Planning tool

Students will:

• identify and label the elements on a Cartesian plane
• identify a given coordinate pair on a graph
• plot a given coordinate pair on a graph
• correctly write a coordinate pair
• make a table of values from a set of coordinate pairs and identify patterns in the table
• interpret the meaning of a graph of data such as distance/time and temperature/time
• draw a graph that illustrates data, such as distance/time or temperature/time 
• use a digital tool, such as Excel, to record data and plot a graph.

Some students may:

• mix up the x- and y-axes.
• write the coordinates with the y-coordinate first.
• move up/down before right/left.
• label the quadrants clockwise instead of anticlockwise or label the wrong quadrant first.
• not connect the left as negative and the right as positive.
• not recognise that the axes are not located in any quadrant, for example, the point (2, 0) is not located in Q1, it is on the x-axis.
• fail to connect how the coordinates represent real-world data and what that means.

Further notes

Students may have difficulty making the connection between the graph as a picture and the relationships it represents. Using 'storytelling’ to explain what is happening in a graph is a good way for students to make sense of this type of data.

During this topic, begin classes with low-stake activities for students to practise only plotting points and recognising quadrants. For example, generate a set of points that will form a dot-to-dot image when plotted. Include questions such as 'In which quadrant is the image located?'

The Learning from home activities are designed to be used flexibly by teachers, parents and carers, as well as the students themselves. They can be used in a number of ways including to consolidate and extend learning done at school or for home schooling.

Learning intention

• We are learning how to display numerical information on the Cartesian plane.
• We are learning how to analyse a relationship by observing features of a graph.

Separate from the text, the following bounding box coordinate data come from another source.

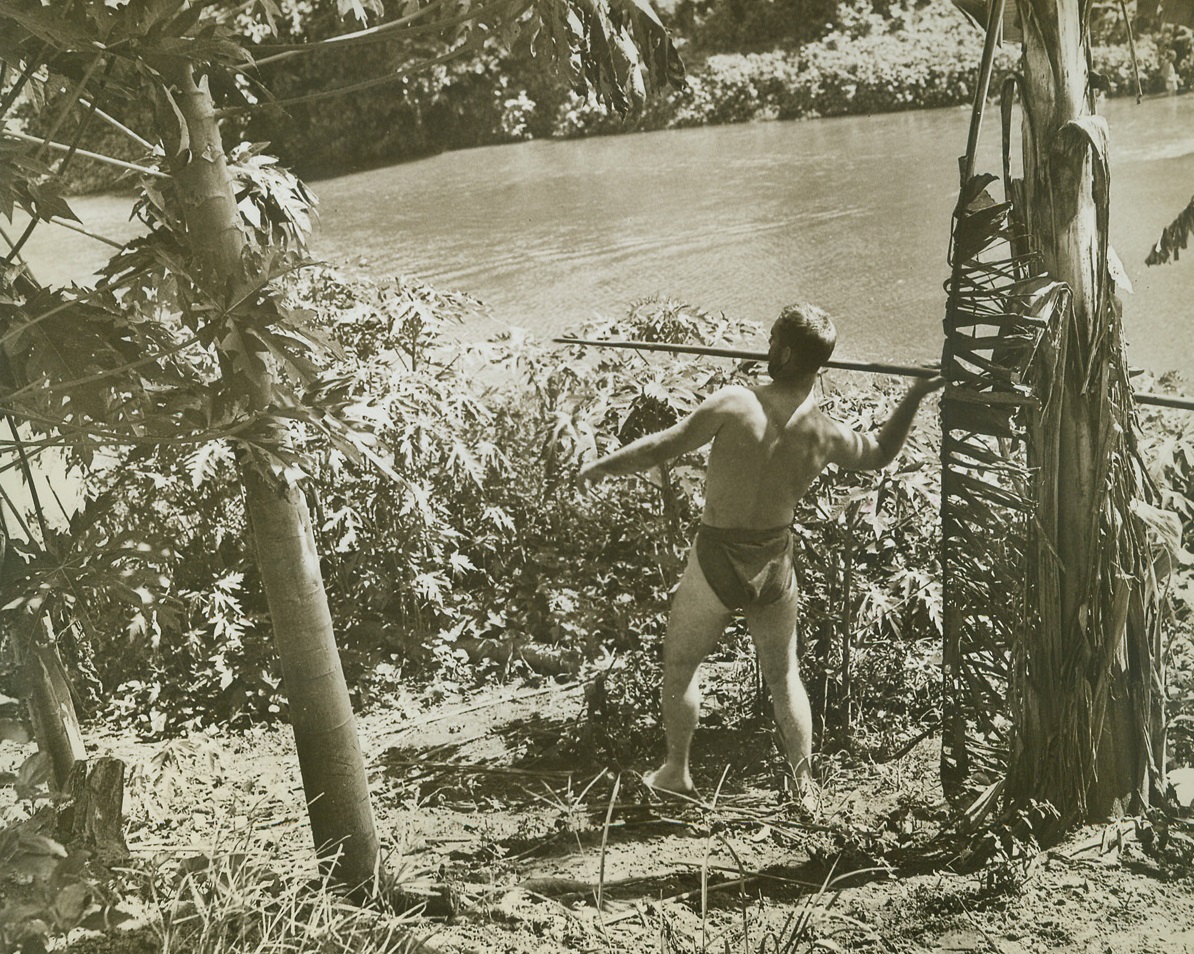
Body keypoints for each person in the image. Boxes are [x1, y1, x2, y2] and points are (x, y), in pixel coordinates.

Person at [578, 303, 943, 801]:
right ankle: (803, 786)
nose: (765, 347)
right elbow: (879, 453)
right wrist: (916, 394)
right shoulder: (824, 433)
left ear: (786, 351)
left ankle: (676, 772)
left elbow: (664, 446)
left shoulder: (734, 403)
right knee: (784, 675)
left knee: (682, 666)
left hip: (717, 558)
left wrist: (602, 466)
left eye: (772, 339)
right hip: (775, 561)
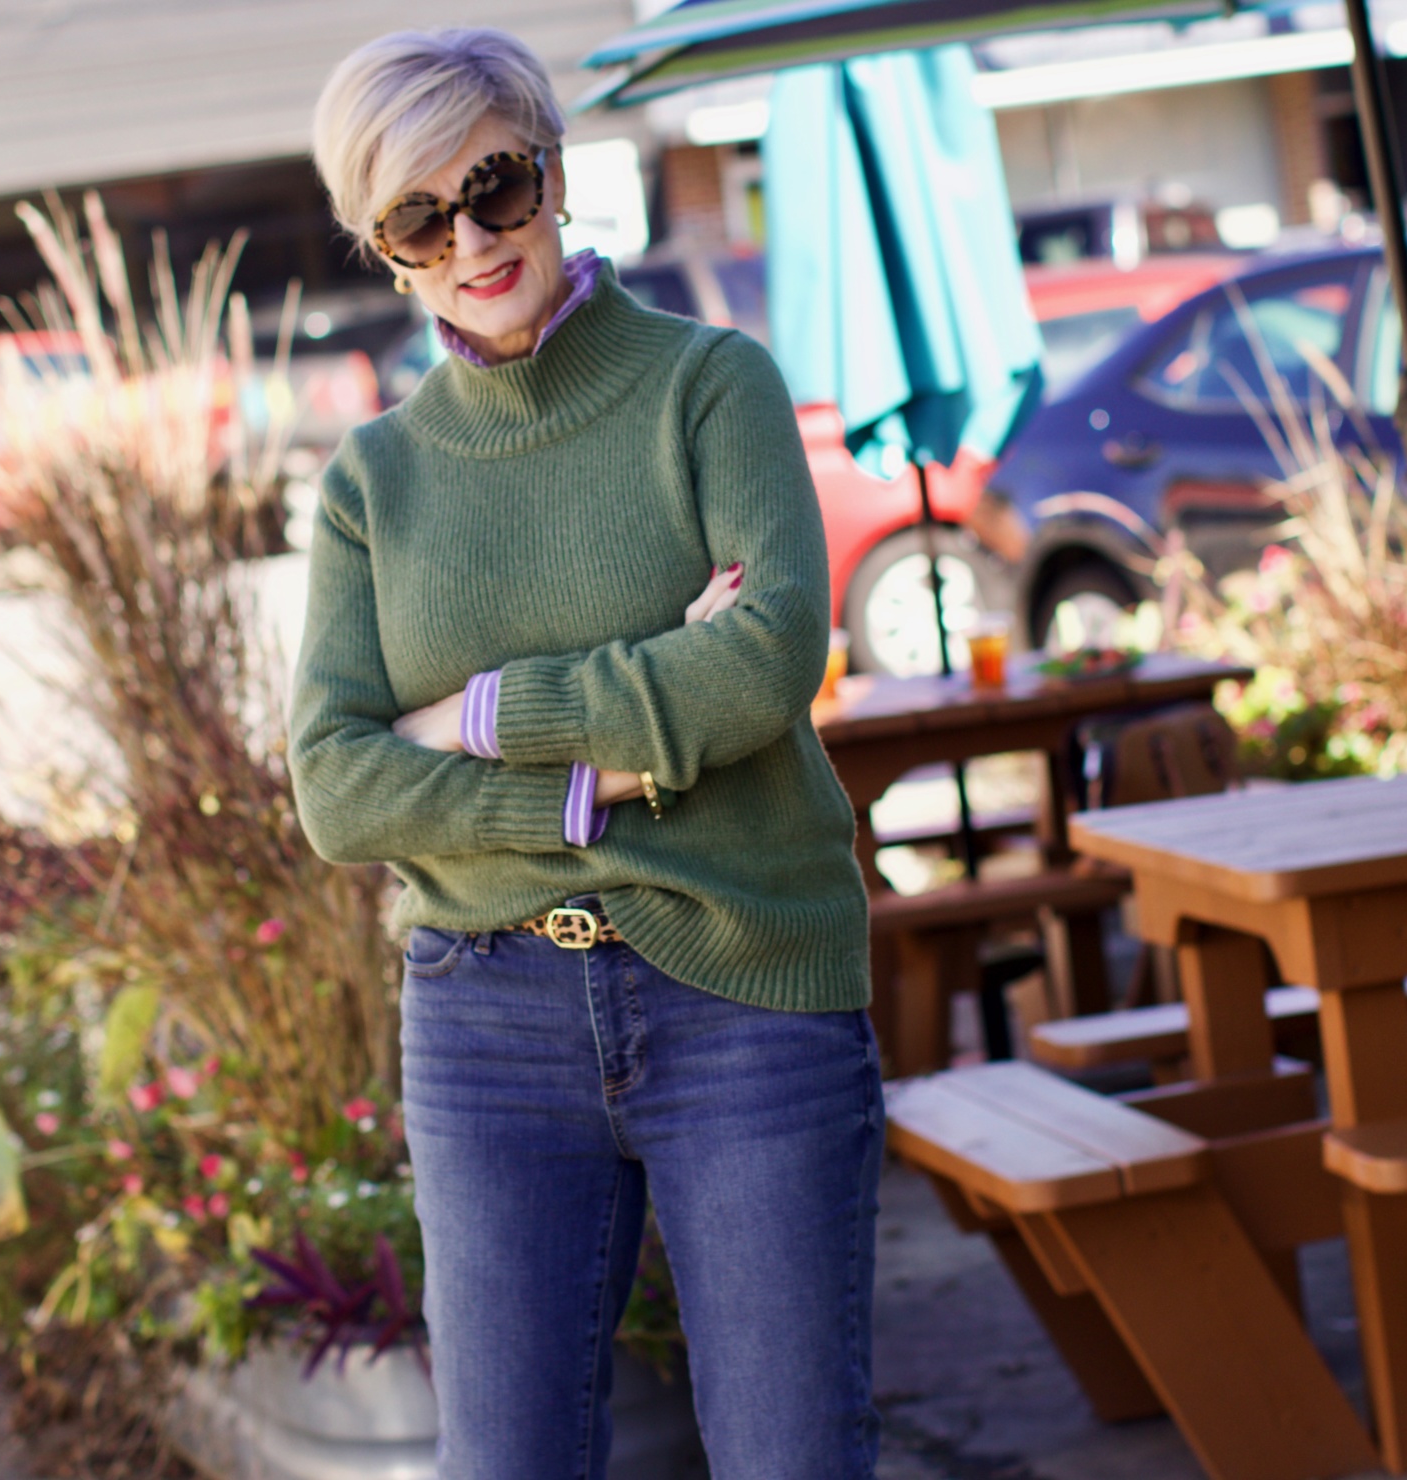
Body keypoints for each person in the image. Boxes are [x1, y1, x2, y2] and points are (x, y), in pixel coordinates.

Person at [291, 27, 880, 1479]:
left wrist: (476, 715)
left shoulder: (710, 387)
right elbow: (336, 785)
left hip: (743, 980)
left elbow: (763, 661)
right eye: (420, 217)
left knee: (790, 1456)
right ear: (383, 245)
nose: (475, 239)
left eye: (498, 185)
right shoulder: (376, 480)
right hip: (485, 1020)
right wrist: (603, 769)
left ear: (554, 167)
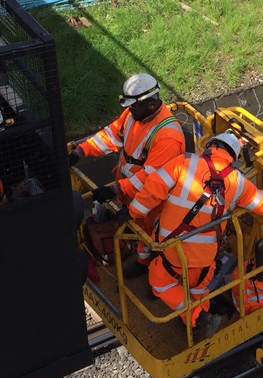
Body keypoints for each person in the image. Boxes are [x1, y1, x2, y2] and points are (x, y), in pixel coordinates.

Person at [127, 132, 263, 340]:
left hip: (172, 250)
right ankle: (198, 318)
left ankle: (193, 314)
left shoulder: (185, 162)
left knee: (159, 281)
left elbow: (154, 188)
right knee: (199, 289)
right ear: (233, 156)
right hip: (205, 258)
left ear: (211, 145)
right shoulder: (238, 182)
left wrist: (133, 212)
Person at [69, 73, 186, 278]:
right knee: (141, 227)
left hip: (154, 199)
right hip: (130, 190)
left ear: (150, 104)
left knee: (155, 233)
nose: (129, 110)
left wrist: (116, 189)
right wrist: (80, 152)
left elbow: (152, 177)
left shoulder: (168, 136)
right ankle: (143, 261)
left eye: (134, 106)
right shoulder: (133, 115)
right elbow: (111, 136)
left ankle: (158, 273)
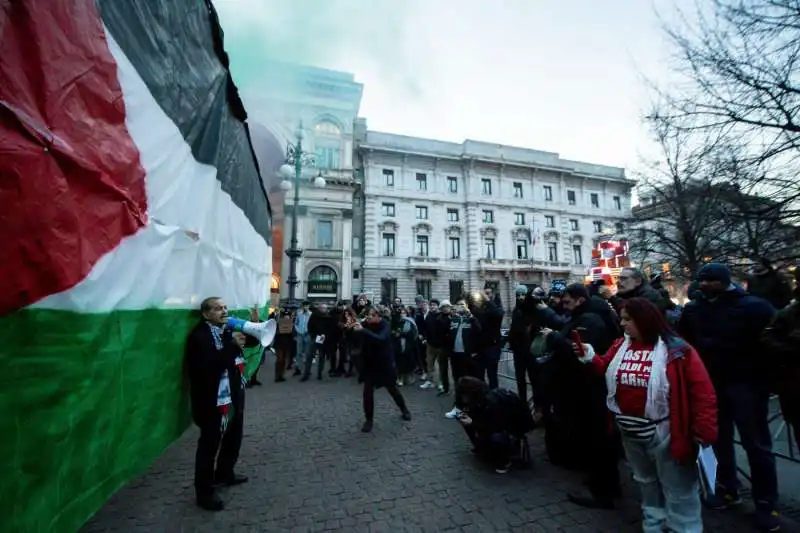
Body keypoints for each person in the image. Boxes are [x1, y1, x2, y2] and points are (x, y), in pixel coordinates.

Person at [579, 297, 717, 533]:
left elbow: (703, 392)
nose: (622, 324)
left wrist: (704, 431)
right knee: (647, 485)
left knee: (678, 489)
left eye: (627, 319)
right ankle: (653, 525)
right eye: (622, 319)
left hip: (666, 432)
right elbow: (606, 368)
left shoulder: (677, 350)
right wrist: (591, 357)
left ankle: (684, 528)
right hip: (630, 432)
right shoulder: (620, 345)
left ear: (644, 320)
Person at [679, 263, 779, 532]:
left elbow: (773, 341)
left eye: (710, 280)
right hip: (711, 385)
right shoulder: (694, 309)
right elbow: (685, 343)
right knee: (714, 440)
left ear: (725, 282)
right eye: (700, 280)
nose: (703, 285)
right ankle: (724, 489)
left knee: (756, 446)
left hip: (747, 383)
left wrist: (768, 377)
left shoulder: (755, 307)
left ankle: (766, 504)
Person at [185, 297, 253, 511]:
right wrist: (232, 346)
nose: (224, 311)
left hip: (233, 395)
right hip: (211, 401)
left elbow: (250, 344)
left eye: (225, 307)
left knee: (233, 437)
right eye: (218, 308)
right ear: (206, 314)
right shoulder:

Why are we learning about this?

Almost anything in our world can be graphed, and these graphical pictures can tell us much more than numbers alone. Are the flood waters rising or falling? How quickly? Is there time to evacuate? When we visualise numerical information, we learn many things about it, such as understanding the past or predicting the future.

What to do

We are going to play a game of ‘guess my code’. To play this game, you will create a secret code by combining any two mathematical operations (+, −, ×, ÷), for example, multiply by 3 and then subtract 4.

Then you will apply the secret code to some of the numbers in the table below, but leave some cells blank.
Remember, order is very important in maths. You might like to see what happens if you apply your code in the opposite order.

This example that uses the sample code mentioned above (multiply by 3 and then subtract 4).

Part A: your turn!

1. Give your partially filled table to another member of your household and see if they can guess the missing numbers and determine your code. If they crack the code, ask them how they did it. What strategies did they use to determine the relationship between the numbers before and after the code? Are there any patterns?
2. Create a new code and fill in a new table. However, this time do not give it to your ‘guesser’; that is, instead, plot your ‘before’ and ‘after’ numbers as points on a Cartesian plane. To explain, using the example above, you would plot the points (–2, –2) in the third quadrant, (0, 4) on the y-axis, and (3, 13) in the first quadrant. Remember that the x-coordinate represents the number before the code was applied and the y-coordinate represents the number after the code is applied.
3. Show your plotted points to your guesser and see if they can determine the points that are missing.
   There should be seven in total, so your x-axis will need to run from –3 to +3.
4. While your guesser is working, notice whether your points are sloping up from left to right or sloping down. Why is this happening? See if you can create a new code with the opposite slope.
5. Now discuss with your guesser whether they found it easier to guess using the table or using the Cartesian plane. Why?
6. Now try playing in reverse. Ask your guesser to create a code for you and see if you can break it with a table or plotted points.

Part B: make connections

Now we are going to try to write your code using mathematical symbols. (Remember those things called ‘variables.’)

1. Let’s call the ‘before code’ number x and the ‘after code’ number y. Using the example above, convert your code to y = x × 3 + 4. Notice how we do not need to put brackets around the x × 3 because multiplication comes before addition in the mathematical order of operations.
2. But we're not quite finished yet. Let’s tidy up the code. We do not need to include the multiplication sign (×) at all, because when we put a number next to a letter, an invisible × is created! So, the code is y= x3 + 4.
3. Wait! That does not look right. One last step. We need to move the 3 in front of the x. This makes sure we are following the convention that mathematicians have used for hundreds of years. We should not spoil that tradition. So finally, y = 3x + 4.
4. Can you convert all your codes into mathematical symbols (equations)? Try to spot a specific pattern.
5. Study the tables you created and notice by how much the ‘after code’ values are increasing or decreasing with each step.
6. Is there any link between this increase/decrease and a particular spot in your newly formed equations?

Success criteria

• I can create a set of ordered pairs with a linear relationship.
• I can plot these pairs on the Cartesian plane.
• I can determine whether my relationship is increasing or decreasing and compare how steep it is.